Scientific classification
- Kingdom: Animalia
- Phylum: Chordata
- Class: Mammalia
- Order: Rodentia
- Family: Sciuridae
- Genus: Urocitellus
- Species: U. undulatus
- Binomial name: Urocitellus undulatus (Pallas, 1778)
- Synonyms: Arctomys altaicus; Citellus eversmanni; Citellus undulatus; Spermophilus undulatus;

= Long-tailed ground squirrel =

- Genus: Urocitellus
- Species: undulatus
- Authority: (Pallas, 1778)
- Conservation status: LC
- Synonyms: Arctomys altaicus, Citellus eversmanni, Citellus undulatus, Spermophilus undulatus

Species of rodent

The long-tailed ground squirrel or Eversmann's souslik (Urocitellus undulatus) is a species of rodent in the squirrel family Sciuridae. It is found in China, Kazakhstan, Mongolia, and Russia.

==Description==
The long-tailed ground squirrel has a compact, low-slung body, short legs and a long bushy tail. The body length reaches up to 315 mm and the tail 160 mm. The back is brown with a linear pattern of dark, small spots. The underparts are a paler ochre-brown with a reddish tinge along the side. The tail is barred in brown and black with a prominent light edge stripe and a pale tip.

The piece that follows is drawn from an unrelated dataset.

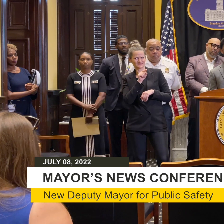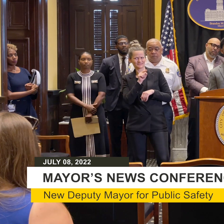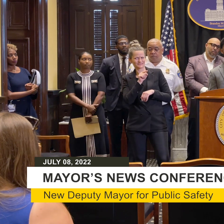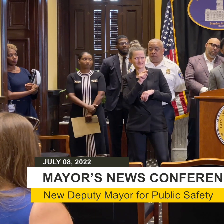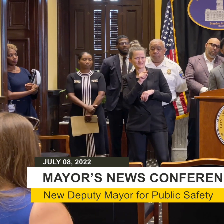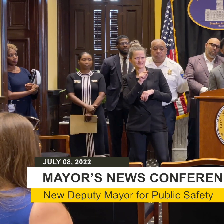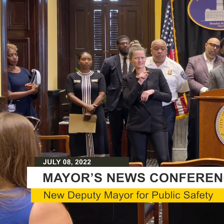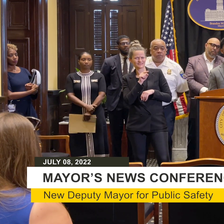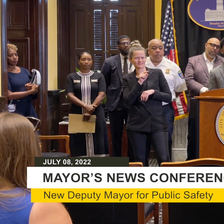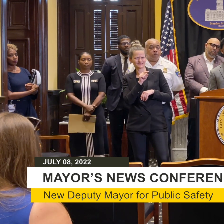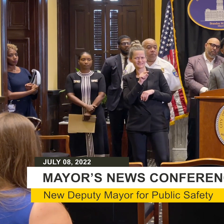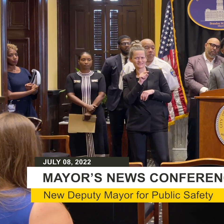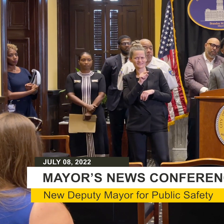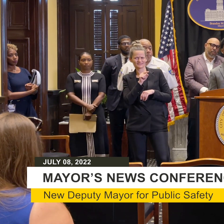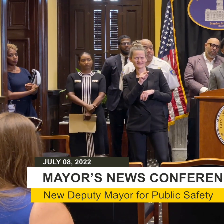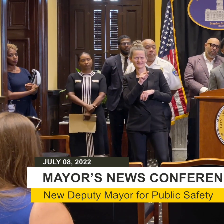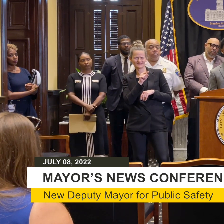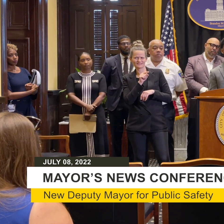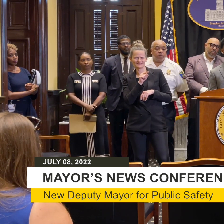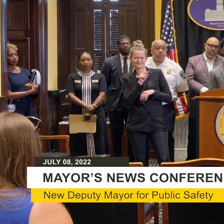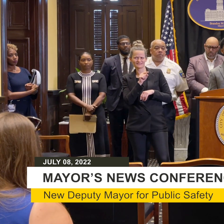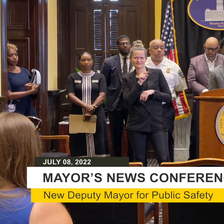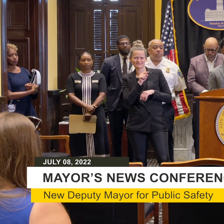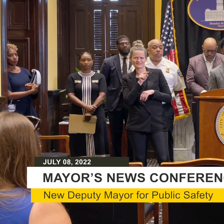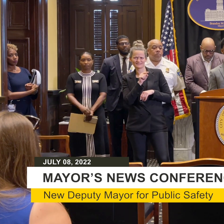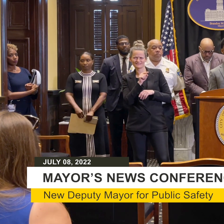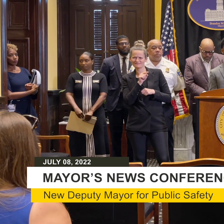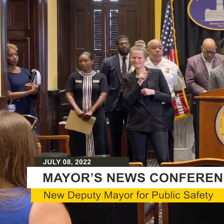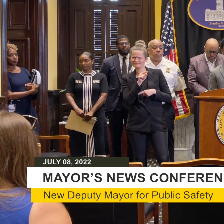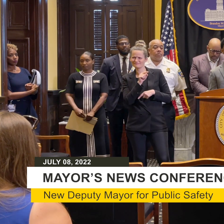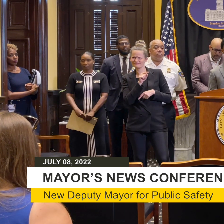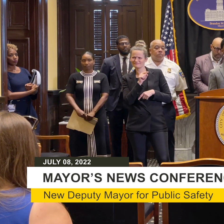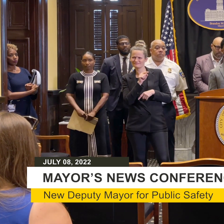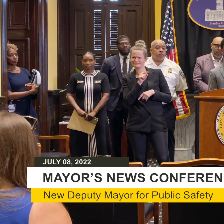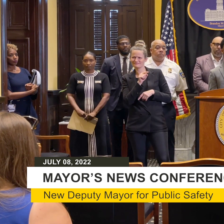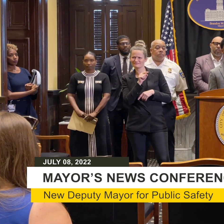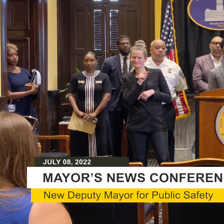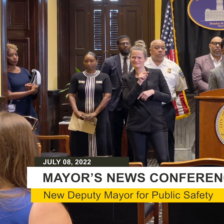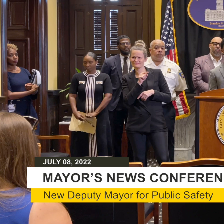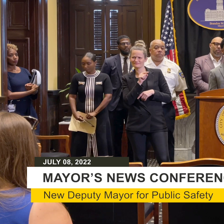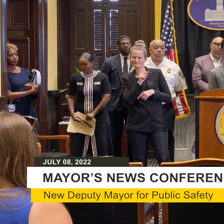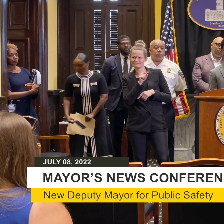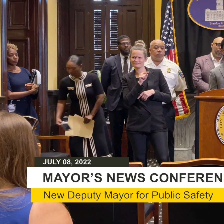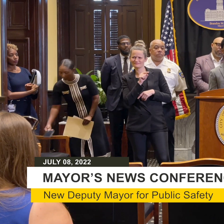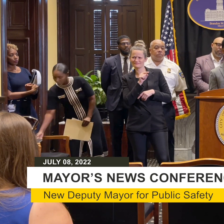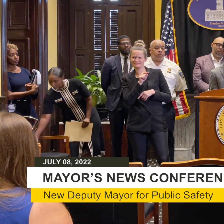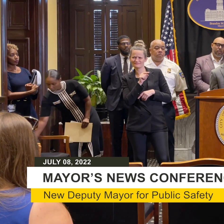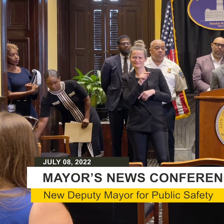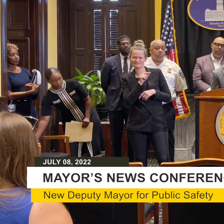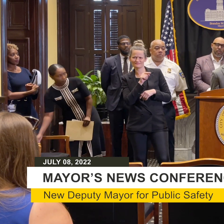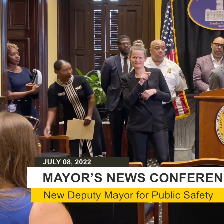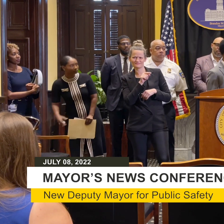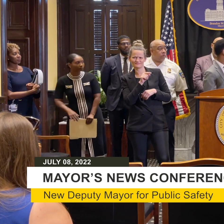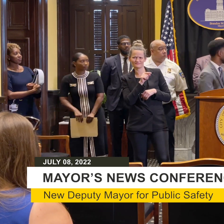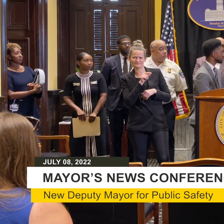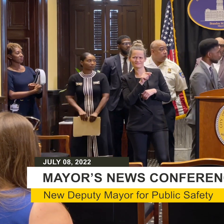Why not ensure that those workers, kids, younger people, are not allowed to be there in the first place?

==Distribution and range==
This species is found in submontane steppes up to 3100 m, plains, meadows, the edges of pine forests and birch woods, clearings and agricultural land from Southern Siberia and Altai (Russia) to Manchuria. There are two isolated populations in Eastern Siberia, one in southeastern Yakutia and the other in the south of the Amur region. It also occurs in Mongolia and in the northwestern and northeastern parts of China.

==Behavior==
The long-tailed ground squirrel lives in colonies with a labyrinth of burrows. In light sandy soils these are up to 3 m deep with a single entrance hole surrounded by a large mound of soil up to 2 m in diameter. The underground passages extend up to 15 m. In heavier clay soils, the holes are about 2 m deep, stretch 5–7 m and have several entrances. The animals awake from hibernation in March and the young are born about a month later. There are usually five to eight young in a brood. Activity is concentrated in the early morning and then again in the afternoon and evening, the animals retiring to their burrows in the middle of the day. The diet consists of green vegetation, seeds, insects, bulbs and roots. Before hibernation begins in October, up to 6 kg of vegetation and grain are stored in the burrows.